It’s been a helluva year.
Powerful men in every walk of life, from politics to government to entertainment to journalism, have been accused of sexual assault. Even National Public Radio, that bastion of rationalism, has been hard hit. We have endured two more mass murders—one at a Las Vegas concert and one in the Sutherland Springs TX Baptist Church. Before that, multiple hurricanes battered the Gulf Coast and shattered communities. While Texas and Florida are making a decent recovery, much of Puerto Rico is still without power. Depressing displays of white supremacy made the headlines. And all this is just in the last 3 months or so. In the background of it all is the wearying stream of distracting tweets, bullying posts and head-scratching opinions coming from the White House.

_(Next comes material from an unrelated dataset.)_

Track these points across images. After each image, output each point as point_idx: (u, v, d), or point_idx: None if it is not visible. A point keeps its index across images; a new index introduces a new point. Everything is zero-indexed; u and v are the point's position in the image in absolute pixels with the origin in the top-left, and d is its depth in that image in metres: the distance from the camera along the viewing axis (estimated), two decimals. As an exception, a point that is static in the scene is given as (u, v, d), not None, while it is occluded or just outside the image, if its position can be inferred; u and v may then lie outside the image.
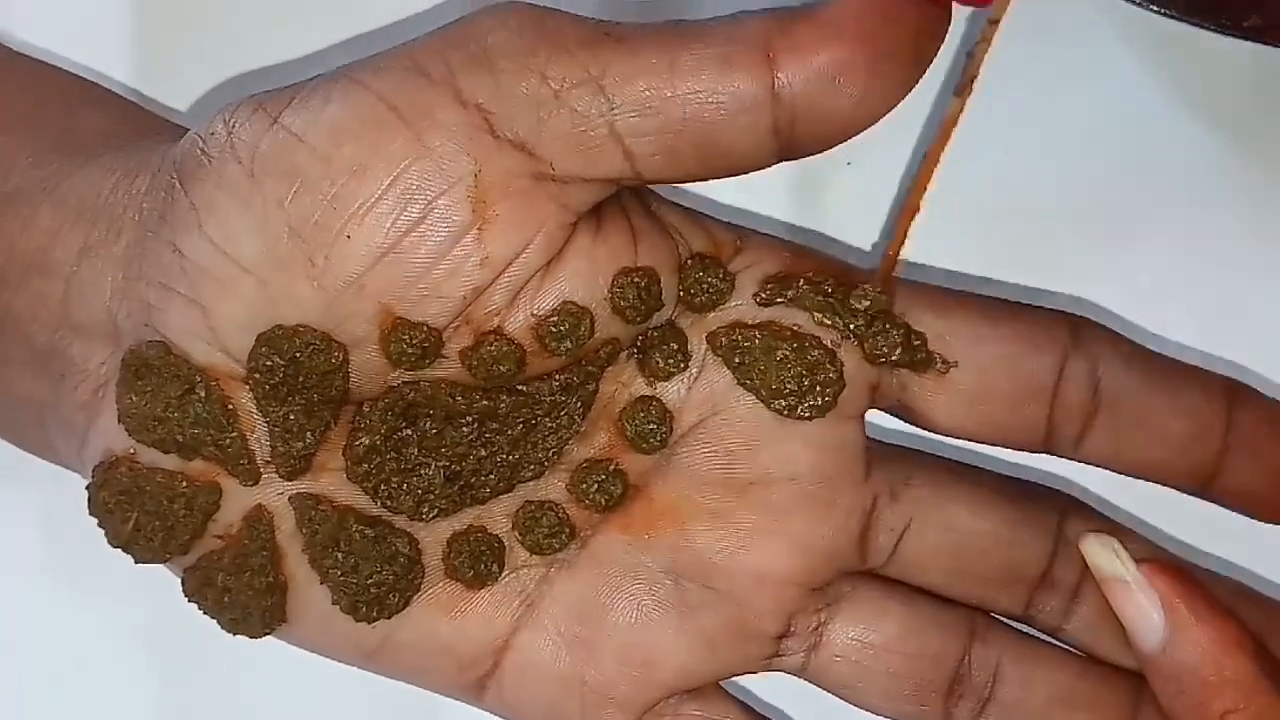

Is this really a year to be grateful?
The answer is, surprisingly, yes. It’s not just that these difficulties often bring out the best in us. It’s this: cultivating an attitude of gratitude puts us in the legion of saints, and in the realm of the divine.
It’s easy to cultivate gratitude when things are going well. It’s a natural response to bounty and blessing. Yet, gratitude doesn’t require any extra muscle or intentionality when things are going well. However, gratitude is an exceptional response when life is bleak, when things aren’t going your way, and when you can’t quite imagine how good could come of a situation.
Still not convinced? Here are five God-sized reasons to be grateful:
- Gratitude makes us more like God. Being grateful when the chips are down forces us to seek out what is right in the world. It requires a great deal of intentionality which in turn builds the muscle of unconditional love. Here’s what I mean. God’s love for us does not falter when we make mistakes, upset others, or wreak havoc. It doesn’t even falter when we do evil. It’s unconditional—it doesn’t require a certain set of conditions to be activated. It’s simply and eternally constant. When we are able to practice gratitude in the midst of tough circumstances, we begin to enter into the realm of the divine.
- Gratitude honors free will. Free will is a signature dynamic of the universe. God doesn’t force any of us to do “right” or to do “good” or let God in to our lives. Neither can we force others to do our will, or to act according to the norms or beliefs we uphold. Practicing gratitude in the midst of annoyingly free will allows us to move into a higher flow of the universe. It doesn’t mean we abandon our standards. It does mean that we honor the free will of others to do the same.
- Gratitude increases the light. Sure, it’s been a tough year for a lot of us in a lot of ways. But in each life impacted by loss, grief, evil, insensitivity or just plain stupidity—there were also transcendent moments and blissful blessings. To focus only on the dark obliterates the light. The more we focus on what is lovely and good and beautiful, the more of it there is to focus on.
- Gratitude hands us the keys to the kingdom. When we cultivate an attitude of gratitude in the tough years, it reminds us of the constancy of the Kingdom of Heaven. It is still near. It is still at hand. It is still within. And the doors are still open. Each of us has the choice to cultivate a Kingdom consciousness, regardless of the circumstances around us.
- Worry weakens; gratitude strengthens. Constant worry and fear tear down our ability to be strong for the long haul. They weaken our ability to counteract injustice, and to stand for a better future. Gratitude, on the other hand, strengthens the immune system, clarifies the mind, and grounds the spirit.
It’s okay this year to revel in what is good in the world. It’s more than okay to dwell on the blessings you have received and made possible for others this year. In fact, it’s a necessity. The work of gratitude allows us to amplify the love in the world. Consider it the perfect counterbalance to the energy we’ll need in the coming months and years to speak up for justice, act with courage, speak up for the common good, and to envision a life-giving future.